When you linearize a model, and shock it with additive random disturbances, an unfortunate by-product is that the resulting linearised model behaves either in a very strongly stabilising fashion or in a relentlessly explosive manner.  There is no ‘bounded instability’ in such models.  The dynamic stochastic general equilibrium (DSGE) crowd saw that the economy had not exploded without bound in the past, and concluded from this that it made sense to rule out, in the linearized model, the explosive solution trajectories.  What they were left with was something that, following an exogenous random disturbance, would return to the deterministic steady state pretty smartly. No L-shaped recessions.  No processes of cumulative causation and bounded but persistent decline or expansion.  Just nice V-shaped recessions….

The practice of removing all non-linearities and most of the interesting aspects of uncertainty from the models that were then let loose on actual numerical policy analysis, was a major step backwards.  I trust it has been relegated to the dustbin of history by now in those central banks that matter…. Charles Goodhart… once said of the Dynamic Stochastic General Equilibrium approach which for a while was the staple of central banks’ internal modelling: “It excludes everything I am interested in”. He was right…. The Bank of England in 2007 faced the onset of the credit crunch with too much Robert Lucas, Michael Woodford and Robert Merton in its intellectual cupboard.  A drastic but chaotic re-education took place and is continuing…

Must-Read: Robert Novy-Marx: Is Momentum Really Momentum?

Must-Read: Robert Novy-Marx: Is Momentum Really Momentum?:

Momentum is primarily driven by firms’ performance 12 to seven months prior to portfolio formation…

…not by a tendency of rising and falling stocks to keep rising and falling.
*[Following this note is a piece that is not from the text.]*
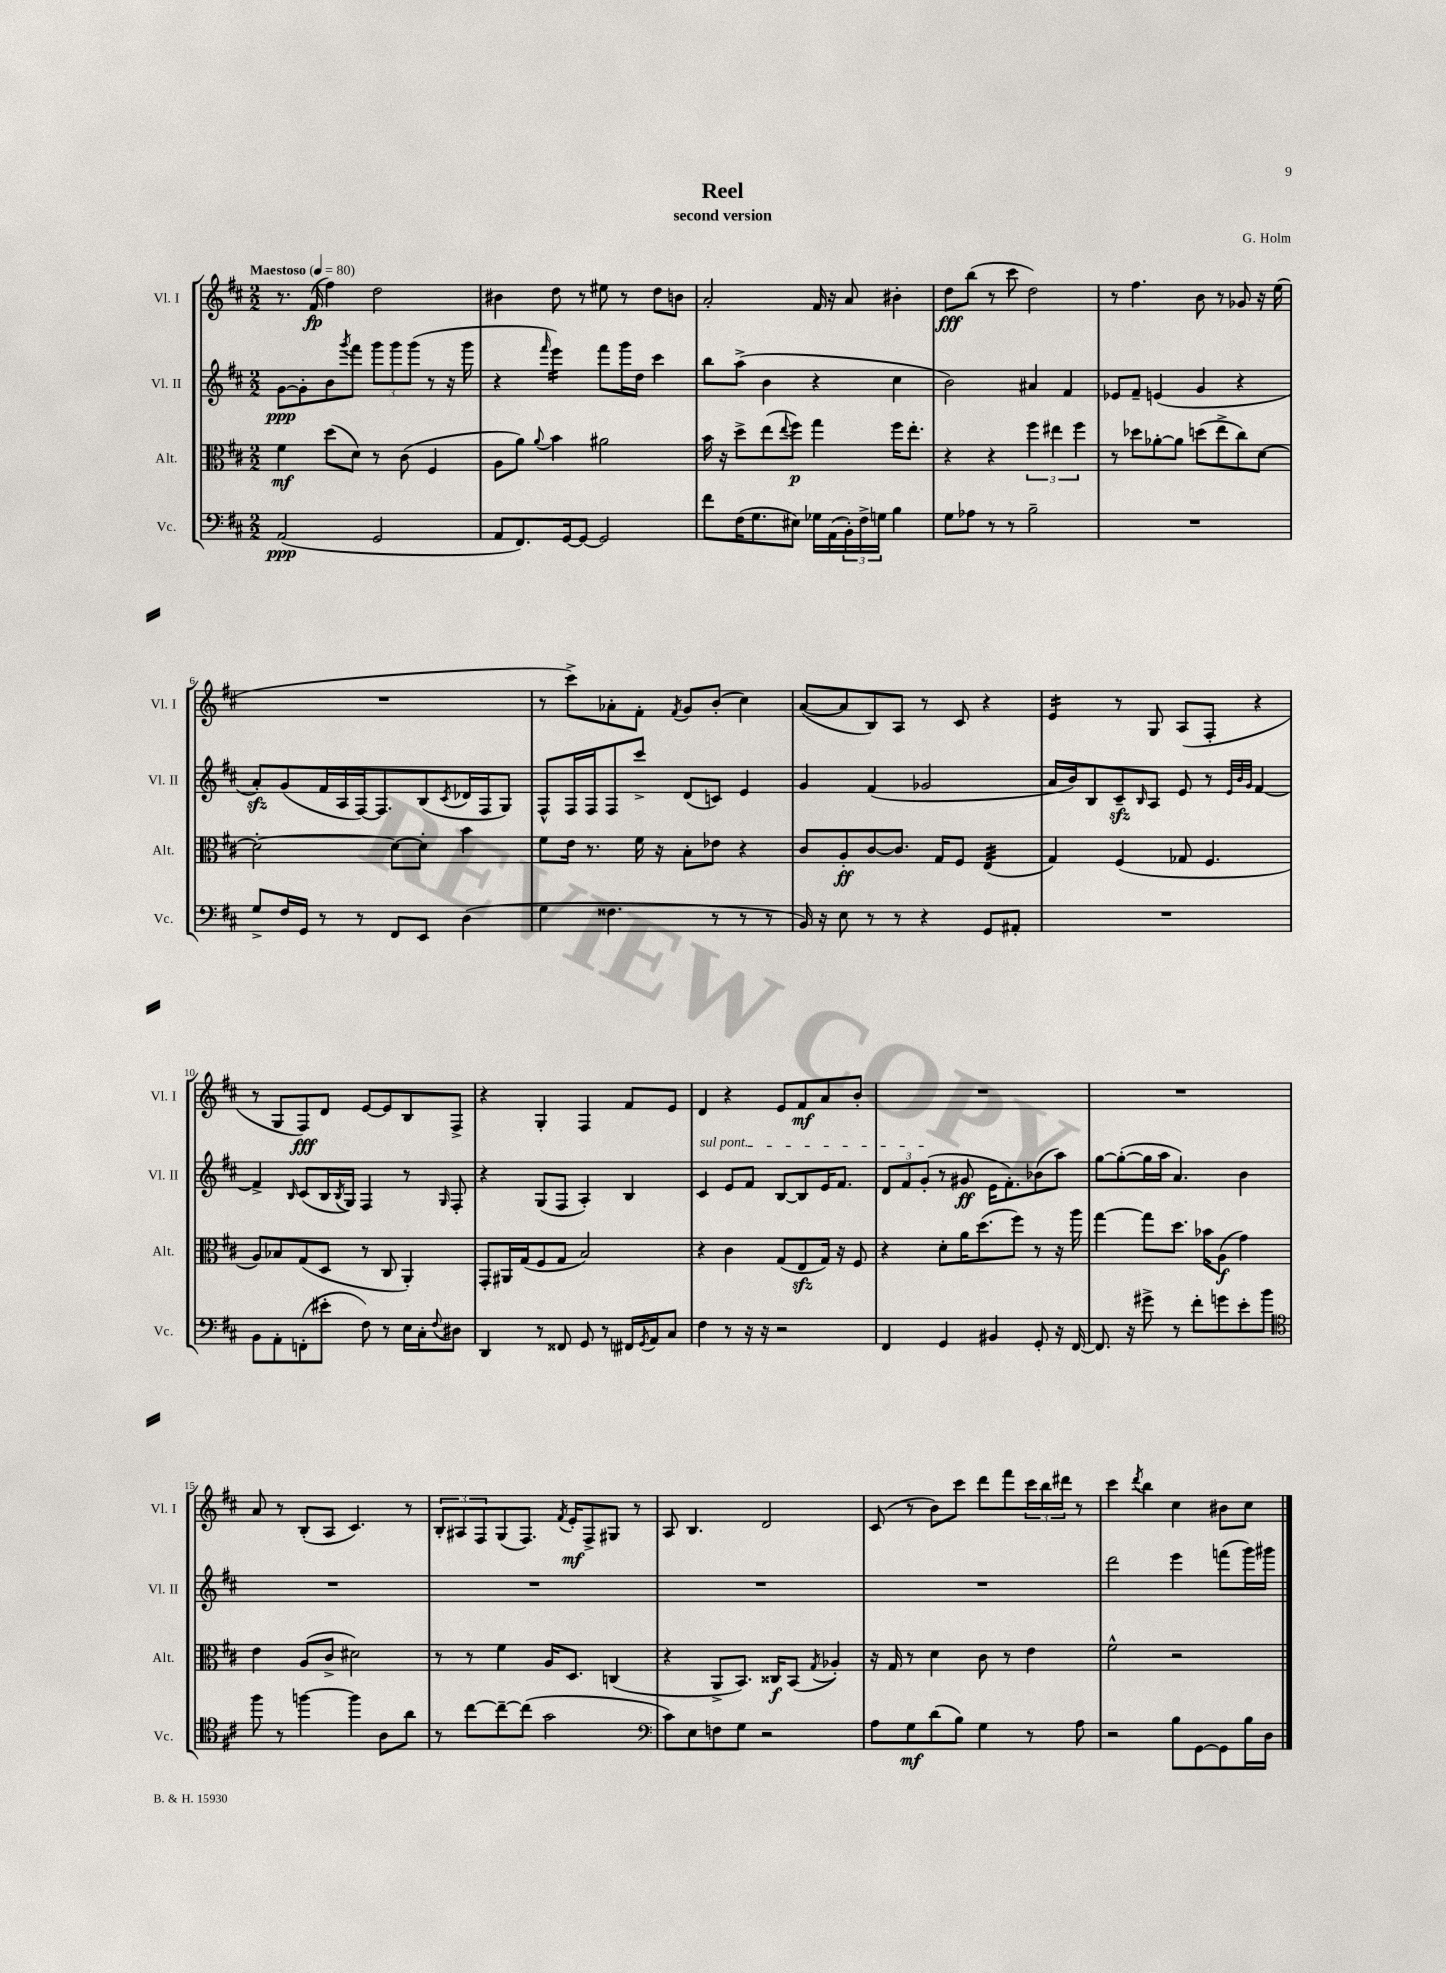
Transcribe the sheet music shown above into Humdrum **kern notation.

Strategies based on recent past performance generate positive returns but are less profitable than those based on intermediate horizon past performance, especially among the largest, most liquid stocks. These facts are not particular to the momentum observed in the cross section of US equities. Similar results hold for momentum strategies trading international equity indices, commodities, and currencies…

Must-Read: Marc Dordal i Carreras, Olivier Coibion, Yuriy Gorodnichenko, and Johannes Wieland: Rethinking Inflation Targets for Long ZLB Episodes

Must-Read: Marc Dordal i Carreras, Olivier Coibion, Yuriy Gorodnichenko, and Johannes Wieland: Rethinking Inflation Targets for Long ZLB Episodes:

The estimated frequencies and durations are quite sensitive to individual country experiences…

For example, excluding Japan reduces the frequency and duration to 6% and just under three years respectively, lowering the optimal rate of inflation to 2% per year. Excluding the period 1968-1984 when inflation and nominal interest rates were too high for the ZLB to be practically reached, on the other hand, raises the estimated frequency and duration of ZLB episodes to 10% and four and half years respectively, thereby raising the optimal inflation rate to almost 4% per year, the level advocated by economists like Olivier Blanchard and Paul Krugman.

In summary, the specific optimal rate of inflation implied by the model remains very sensitive to one’s beliefs about the frequency and duration of ZLB episodes, values for which history provides only limited guidance. Given the uncertainty associated with measuring historical frequencies and durations of ZLB episodes, the wide range of plausible outcomes that can be reached for the optimal inflation rate implies that profound humility is called for by anyone advocating a specific inflation target.